Use Larger Record Sizes

This may sound like strange advice, especially for those of us that grew up squeezing our record sizes down to the absolute minimum possible. Surely, all else being equal a larger record is no more efficient than a smaller one, but it may not be any less efficient either. As was hopefully made clear in the discussion about memory mapping and local copies, the biggest bottleneck in disk I/O is not the transferring of the bytes or the network bandwidth but the various forms of overhead related to initiating the operation. Those forms of overhead are not related to the number of bytes transferred in an operation. In other words, the time required to read a 768-byte record is, for practical purposes, about the same as the time require to read a 16 byte record.

Consequently, it doesn't make sense to try to squeeze bytes out of your records, especially if it requires you to go to extra trouble to pack data into compact formats. For example, whereas it might once have made sense to store dates in a compressed 2 byte format, packing and unpacking them as needed, it probably makes more sense to store them as 8 bytes, or even 10 (with slashes).

The only reason to minimize record sizes is if, in doing so, you make the file easier to back up (i.e. it fits on a convenient medium) or you make it more practical to load into memory. But an increase of 25% in the size of the file is unlikely be significant in either case.
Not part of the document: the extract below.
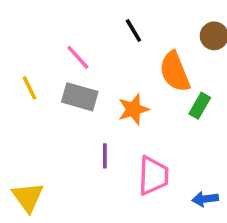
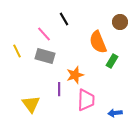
black line: (133, 30) -> (64, 19), moved
orange star: (133, 109) -> (75, 75), moved
yellow triangle: (28, 197) -> (31, 104), moved

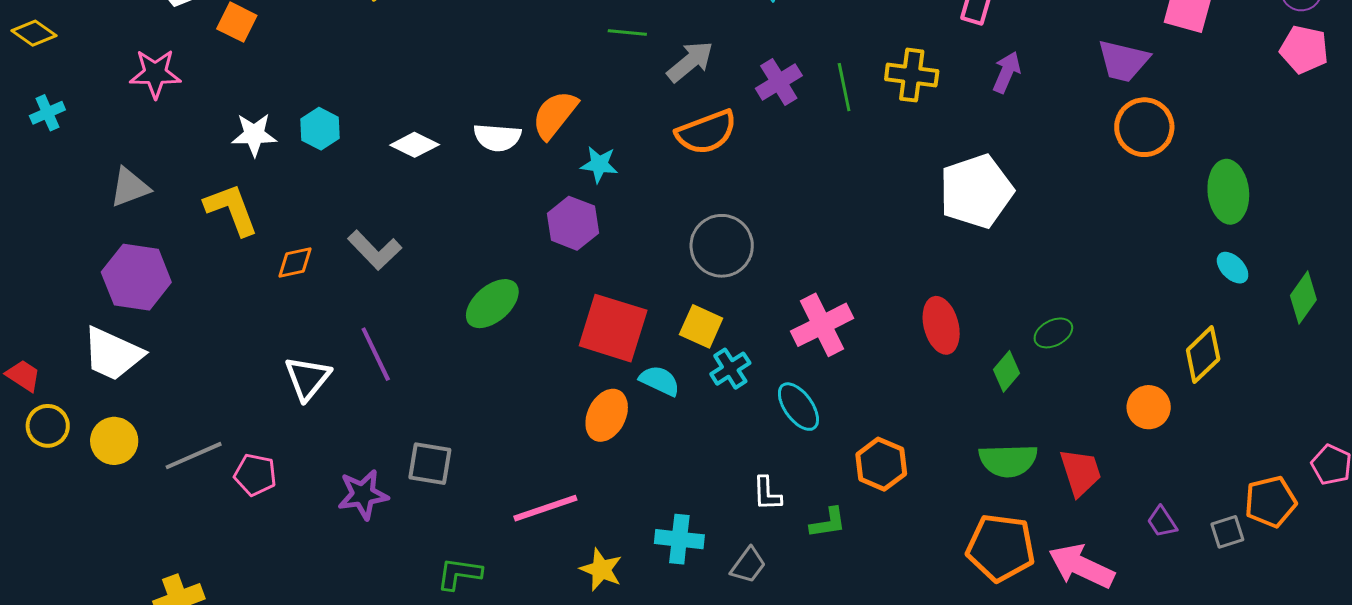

Similarly, don't worry about 512 byte blocking or the 512 byte record limit. If you need to expand a record, just expand it to whatever size is convenient. A-Shell supports the span'blocks option on the OPEN statement (see previous topic), and invokes it automatically for record sizes larger than 512 bytes. You're much better off with a single record of 900 or 1600 bytes, than with two or three smaller records. (There might be a slight advantage to record sizes that are even divisors or multiples of 1024, but this is a minor factor.)

As an example of where this logic might apply, let's say you are creating a file to store invoice history for each customer. Standard design principles would suggest creating a file with one record per invoice. That way, if a customer had 500 invoices, it would use 500 records, but if he had only one, then only 1 record would be needed. Let's say that the record size is 64 bytes. An alternative approach suggested by the "use larger record sizes" strategy would be to store the invoice history records in "super-records", each holding several invoices. For example, we might go with a 1024 byte record that held up to 16 invoice items. It might take a bit more logic to access the file this way, and we would waste, on average, half a record (512 bytes) for each customer. On the other hand, we cut the number of file operations needed to fetch the invoice history for a customer by a factor of 16, making this design much faster, even allowing for the fact that we would be, on average, transferring twice as many bytes (due to the half-empty records).

You would have to decide for yourself if the performance advantage was worth the negative baggage (waste of space, extra logic required, etc.) Quite likely it is not. The point of this exercise was not to suggest a goofy database design, rather to make clear that the main disk bottleneck is in the number of records accessed, not in their sizes. If performance is important to you, then try to get more accomplished with fewer individual disk I/O operations.

One more example of this principle is worth noting. Many applications have one or more utility programs, such as file rebuilds or reports, that read every record sequentially in a file. Although such programs will probably benefit from one of the methods described previously (e.g. memory mapping, local copy, read-only mode, etc.), yet another approach would simply be to read more than one record at a time. Let's assume again that we plan to read a sequential series of 64 byte records. Instead of reading them one at a time, we might do something like the following:

map1 XREC

  map2 REC(16)                 ! array of 16 file records

map3 KEY,S,10

map3 DESCR,S,50

map3 CODE,B,4

 

OPEN #1, "MYFILE.DAT", RANDOM'FORCED, 1024, RECNO

LOOP:

RECNO = RECNO + 1

IF RECNO > MAXREC GOTO DONE

READ #1, XREC

! now process the 16 records individually….

FOR I = 1 TO 16

   <process REC(I)…>

NEXT I

GOTO LOOP

 

The above technique needs some refinement. For example, it ought to deal with the case where the file doesn't contain an even multiple of 16 records. And it needs to be careful about whether reading multiple records at a time interferes with the 512 byte blocking logic. (This is another good reason why you should always use span'blocks mode, because it eliminates these pesky 512 byte blocking concerns.) The point, again, is that although this technique does not reduce the amount of data transferred, it reduces the overhead by reducing the number of individual disk operations, and thus will run faster and create less load on the server.